-- Start Text section --

Politics & Government

McConnell silent on Trump tweets — even as some congressional Republicans decry them

Mitch McConnell has been a fierce, consistent defender of President Donald Trump. And as congressional Republicans Monday began criticizing Trump’s blasts at four Democratic congresswomen, McConnell remained silent, promising only he’d respond to questions Tuesday.

Trump said Sunday the congresswomen should “go back” to their home countries, even though all four are U.S. citizens and three were born in the U.S.

McConnell, the Senate majority leader, had nothing to say about the matter Sunday and again Monday. When reporters questioned him Monday the Kentucky Republican said, he’d “be happy” to answer questions at his weekly press availability Tuesday afternoon.

McConnell refused to talk about the tweets, and did not mention them in his remarks opening the Senate Monday. Democrat Amy McGrath, a former Marine fighter pilot who announced last week she’d challenge McConnell for re-election, warned on Twitter against becoming “numb to these statements. These words are wrong and un-American.”

McConnell has been adverse to publicly weigh in on Trump’s Twitter habits, though last fall, he reportedly called Trump to tell him that his tweeted criticism of Christine Blasey Ford, who accused Supreme Court nominee Brett Kavanaugh of sexual assault, was not helpful for the confirmation process.

-- End Text section --

Exercise objective: Reproduce the entire article about McConnell's silence on Trump's tweets word for word. The listing after this article comes from a different source.

-- Start Recorded information --

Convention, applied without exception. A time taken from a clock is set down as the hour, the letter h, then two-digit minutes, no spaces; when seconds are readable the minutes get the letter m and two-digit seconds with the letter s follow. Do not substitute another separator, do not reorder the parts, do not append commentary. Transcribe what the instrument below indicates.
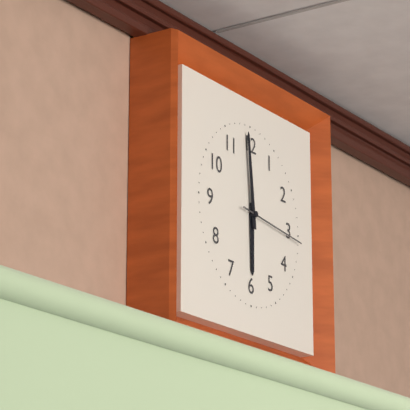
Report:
5h59m16s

-- End Recorded information --

Exercise result:
Politics & Government

McConnell silent on Trump tweets — even as some congressional Republicans decry them

Mitch McConnell has been a fierce, consistent defender of President Donald Trump. And as congressional Republicans Monday began criticizing Trump’s blasts at four Democratic congresswomen, McConnell remained silent, promising only he’d respond to questions Tuesday.

Trump said Sunday the congresswomen should “go back” to their home countries, even though all four are U.S. citizens and three were born in the U.S.

McConnell, the Senate majority leader, had nothing to say about the matter Sunday and again Monday. When reporters questioned him Monday the Kentucky Republican said, he’d “be happy” to answer questions at his weekly press availability Tuesday afternoon.

McConnell refused to talk about the tweets, and did not mention them in his remarks opening the Senate Monday. Democrat Amy McGrath, a former Marine fighter pilot who announced last week she’d challenge McConnell for re-election, warned on Twitter against becoming “numb to these statements. These words are wrong and un-American.”

McConnell has been adverse to publicly weigh in on Trump’s Twitter habits, though last fall, he reportedly called Trump to tell him that his tweeted criticism of Christine Blasey Ford, who accused Supreme Court nominee Brett Kavanaugh of sexual assault, was not helpful for the confirmation process.